Man kommt auch hier wieder zu dem Ergebnis, dass die nötigen physiognomischen Kenntnisse fehlen. Da, wo man intuitiv zu charakterisieren in der Lage ist, hat Dürer mit einem Male keine formalen Absichten gehabt, sondern physiognomisch-technische Vorarbeit geleistet. Wie an den besprochenen Profilen gezeigt ist, hat nicht nur der "Mephistokopf" psychologischen Wert, sondern sämtliche andern Konstruktionen auch.

An einer anderen Stelle seines Buches spricht Giesen von "großem Typenschatze" Dürers. Zu welchem Zweck mag Dürer denn diese wohl geschaffen haben, wenn nicht zum kunstpraktischen Gebrauche, was er doch ausdrücklich in der Einleitung seines Buches sagte. Man stelle sich die vier Apostel einmal ohne Bart, Brauen, Kopfhaare, Gesichtsfalten, Mimik und Farbe vor. Vielleicht reduziert auf dem Schema der Proportionszeichnungen gemäß, dann vergleiche man die verschiedenen Profilabschnitte untereinander, so wird man schon Dürers praktisches Vorgehen vom Schema bis zum ausgeführten Kunstwerk überblicken. Dass Dürer die gleichwertige Dreiteilung des Profils als Bezugsmaß galt, ist an einer Anzahl männlicher und weiblicher Profilreihen zu belegen. Die hier abgebildete stammt aus dem Jahre 1515 und befindet sich im Pariser Privatbesitz. Im ersten Kopf sehen wir die Norm als Bezugsfigur. Bei den folgenden Gesichtern sind typische Abwandlungen "Verkehrungen" sagte Dürer in den Haaren, der Stirn, den Augen, der Nase, dem Mund und den Kinnformen skizziert. Bei den vier Aposteln ist eine solche Nebeneinanderordnung von Köpfen kompositionell angewendet. Im Lichte der modernen Ausdruckswissenschaft sind die vier Köpfe unserer Studie in großen Zügen folgender-maßen zu deuten.

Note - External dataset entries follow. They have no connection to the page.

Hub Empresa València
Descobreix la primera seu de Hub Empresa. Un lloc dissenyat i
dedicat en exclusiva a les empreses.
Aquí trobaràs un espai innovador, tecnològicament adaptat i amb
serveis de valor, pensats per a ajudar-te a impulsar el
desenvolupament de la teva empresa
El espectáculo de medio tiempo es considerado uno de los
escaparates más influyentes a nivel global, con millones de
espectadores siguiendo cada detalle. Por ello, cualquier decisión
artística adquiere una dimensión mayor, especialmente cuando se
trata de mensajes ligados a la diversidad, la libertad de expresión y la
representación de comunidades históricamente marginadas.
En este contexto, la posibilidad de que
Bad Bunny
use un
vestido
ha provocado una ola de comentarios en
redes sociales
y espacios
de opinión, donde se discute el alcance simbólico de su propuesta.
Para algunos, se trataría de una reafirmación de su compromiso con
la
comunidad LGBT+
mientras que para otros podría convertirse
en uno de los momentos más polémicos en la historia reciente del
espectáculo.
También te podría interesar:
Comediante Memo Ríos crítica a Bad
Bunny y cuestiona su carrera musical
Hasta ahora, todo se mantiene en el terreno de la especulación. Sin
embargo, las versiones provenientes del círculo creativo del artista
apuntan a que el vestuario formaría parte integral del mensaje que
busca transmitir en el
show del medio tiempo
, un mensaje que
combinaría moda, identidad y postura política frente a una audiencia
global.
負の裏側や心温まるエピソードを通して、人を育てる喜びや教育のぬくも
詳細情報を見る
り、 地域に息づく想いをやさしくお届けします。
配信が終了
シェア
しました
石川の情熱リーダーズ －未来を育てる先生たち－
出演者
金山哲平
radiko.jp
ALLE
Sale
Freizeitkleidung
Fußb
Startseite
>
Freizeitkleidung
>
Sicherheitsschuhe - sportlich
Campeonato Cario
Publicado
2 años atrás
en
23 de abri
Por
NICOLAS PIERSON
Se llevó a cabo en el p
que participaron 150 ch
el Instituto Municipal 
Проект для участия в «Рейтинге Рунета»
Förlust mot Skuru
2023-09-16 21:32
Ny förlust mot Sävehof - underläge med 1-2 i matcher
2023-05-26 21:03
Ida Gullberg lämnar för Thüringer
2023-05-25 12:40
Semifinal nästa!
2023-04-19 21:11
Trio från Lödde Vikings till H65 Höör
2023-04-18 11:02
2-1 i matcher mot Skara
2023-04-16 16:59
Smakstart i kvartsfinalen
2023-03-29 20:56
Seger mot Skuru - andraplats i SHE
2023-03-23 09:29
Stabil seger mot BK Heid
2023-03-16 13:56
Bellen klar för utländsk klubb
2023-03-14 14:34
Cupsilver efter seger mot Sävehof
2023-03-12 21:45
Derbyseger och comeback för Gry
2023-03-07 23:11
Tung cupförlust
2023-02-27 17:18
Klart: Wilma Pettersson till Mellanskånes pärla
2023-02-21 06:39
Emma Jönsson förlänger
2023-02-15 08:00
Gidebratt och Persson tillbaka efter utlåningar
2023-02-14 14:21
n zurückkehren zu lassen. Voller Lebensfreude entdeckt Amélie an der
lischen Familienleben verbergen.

Albrecht Dürer: Vier Profile

Die Formen des vordersten Kopfes sind kraftvoll und schön modelliert. Die Nase ist geradlinig, die Oberlippe springt vor, das Kinn ist gerundet. Das Profil erinnert an das "griechische", das heißt, es offenbart Seelen- und Körperadel. Die Stirn ist vorbildlich aufgebaut als Ausdruck eines hochentwickelten Verstandes. Der Kopf ist vor geneigt, was gleichfalls wie der gespannte Blick, mit intensiver Denktätigkeit verbunden ist. Die Haare sind gelockt.

Beim zweiten Profil sehen wir in den unförmigen, wulstigen zu massigen Formen, der abnormen Stirn, der Stülpnase, der Kropfbildung und den unnatürlich beschaffenen Haaren die Merkmale ererbter materieller Belastung. Der Augenausdruck wirkt verblödet. Das Untergesicht ist viel zu groß. Nur Beschränktheit, Stumpfsinn und Unnatürlichkeit des Gefühls- und Trieblebens kann hinter solch einer Physiognomie wohnen.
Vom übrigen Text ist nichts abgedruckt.